Now we're in a breakneck countdown to both kids leaving for school. Eve and I hit a couple of stores yesterday and got most of the stuff she needs for her room. She commented on how weird it is trying to gather up all the stuff that you usually have all over your whole house and then picturing finding space for all of it in a single room. Angus said we should watch a movie tonight and picked Stillwater - I went in blind, and was startled by the fact that it seemed to be loosely (VERY loosely, like attached in the least secure manner ever) based on the Amanda Knox story. I actually thought it was a really good movie, references to the real world aside, and we also enjoyed looking up the similarities to the actual case afterwards and coming across statements such as "the movie keeps some details but adds a hot French lady and Matt Damon in MAGA drag". 

The last couple of weeks have been a strange whirlwind. Gathering with more people than I have in a year and a half. Mourning and rejoicing. Hugging Marianna good-bye once and then twice and then for the third and final time. Crying in the car. Crying in the grocery store. Hearing Matt Damon say "ma'am" a whole bunch of times. Seeing Eve having dinner with Davis in the McGill cafeteria on Facetime. Crying at the bakery (goddammit, those bakery people are SO  nice, and that is NOT WHAT I NEED RIGHT NOW). The circle of life is literally smacking me in the face right now, and because it's a circle that means it smacks me OVER and OVER and OVER again. An oblong or rectangle of life would probably feel less violent. 

We got upgraded on the last leg of our flight, because of Matt's status (he flies a bajillion miles for work in a normal year, he figures they got a ping that he was flying again and said "whoo-hoo, this guy is worth fifty grand a year!") and probably because they wanted to fit more standby people in. The flight was only 45 minutes, but was delayed significantly waiting for people from other flights, and waiting in our twenty-five-percent bigger seats with fancy snacks did not suck. Angus and Eve sat together a few rows ahead of us, and I will leave you with Angus's contribution to the group text, because it is funny and no matter how sad I am I have a pathological need to end on a laugh.

• REQUIREMENT 1: Echo, word for word, the stretch of the post about the kids leaving for school from "We got upgraded" through "on a laugh.".
• REQUIREMENT 2: In the post about the kids leaving for school, how long was the last leg of the family's flight?

• DATASET RECORDS:

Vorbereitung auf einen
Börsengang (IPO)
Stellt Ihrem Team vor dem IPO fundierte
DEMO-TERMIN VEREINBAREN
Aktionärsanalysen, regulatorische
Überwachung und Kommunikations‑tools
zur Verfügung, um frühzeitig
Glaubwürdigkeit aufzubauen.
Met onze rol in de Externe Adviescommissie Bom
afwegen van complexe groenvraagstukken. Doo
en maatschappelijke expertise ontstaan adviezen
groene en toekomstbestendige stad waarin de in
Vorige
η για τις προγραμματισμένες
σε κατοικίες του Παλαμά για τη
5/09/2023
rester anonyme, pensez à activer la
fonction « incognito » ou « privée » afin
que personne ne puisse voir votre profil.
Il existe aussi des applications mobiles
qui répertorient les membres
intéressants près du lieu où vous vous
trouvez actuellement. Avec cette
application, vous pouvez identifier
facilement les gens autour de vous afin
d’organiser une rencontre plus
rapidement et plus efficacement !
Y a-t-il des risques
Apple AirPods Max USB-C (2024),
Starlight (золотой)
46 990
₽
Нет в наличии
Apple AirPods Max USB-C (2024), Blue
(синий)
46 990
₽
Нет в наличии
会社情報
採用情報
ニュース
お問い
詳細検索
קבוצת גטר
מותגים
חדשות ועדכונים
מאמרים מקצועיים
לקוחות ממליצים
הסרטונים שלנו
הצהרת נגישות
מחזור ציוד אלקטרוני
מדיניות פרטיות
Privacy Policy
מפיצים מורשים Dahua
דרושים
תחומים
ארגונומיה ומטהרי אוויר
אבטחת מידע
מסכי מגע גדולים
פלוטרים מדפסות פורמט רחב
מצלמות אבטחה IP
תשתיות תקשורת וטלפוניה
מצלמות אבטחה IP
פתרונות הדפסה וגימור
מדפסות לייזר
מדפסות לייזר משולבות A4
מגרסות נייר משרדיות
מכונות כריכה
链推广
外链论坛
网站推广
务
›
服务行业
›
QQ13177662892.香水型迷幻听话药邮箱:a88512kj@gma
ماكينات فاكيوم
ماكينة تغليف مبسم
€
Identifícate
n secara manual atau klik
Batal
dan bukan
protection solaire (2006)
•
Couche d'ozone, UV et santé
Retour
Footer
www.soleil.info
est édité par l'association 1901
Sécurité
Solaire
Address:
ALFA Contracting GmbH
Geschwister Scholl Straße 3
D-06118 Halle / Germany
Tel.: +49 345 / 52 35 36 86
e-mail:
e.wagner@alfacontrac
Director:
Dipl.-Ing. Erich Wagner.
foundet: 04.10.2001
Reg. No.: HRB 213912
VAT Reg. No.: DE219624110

• EXERCISE RESULT 1:
We got upgraded on the last leg of our flight, because of Matt's status (he flies a bajillion miles for work in a normal year, he figures they got a ping that he was flying again and said "whoo-hoo, this guy is worth fifty grand a year!") and probably because they wanted to fit more standby people in. The flight was only 45 minutes, but was delayed significantly waiting for people from other flights, and waiting in our twenty-five-percent bigger seats with fancy snacks did not suck. Angus and Eve sat together a few rows ahead of us, and I will leave you with Angus's contribution to the group text, because it is funny and no matter how sad I am I have a pathological need to end on a laugh.

• EXERCISE RESULT 2: It was only 45 minutes.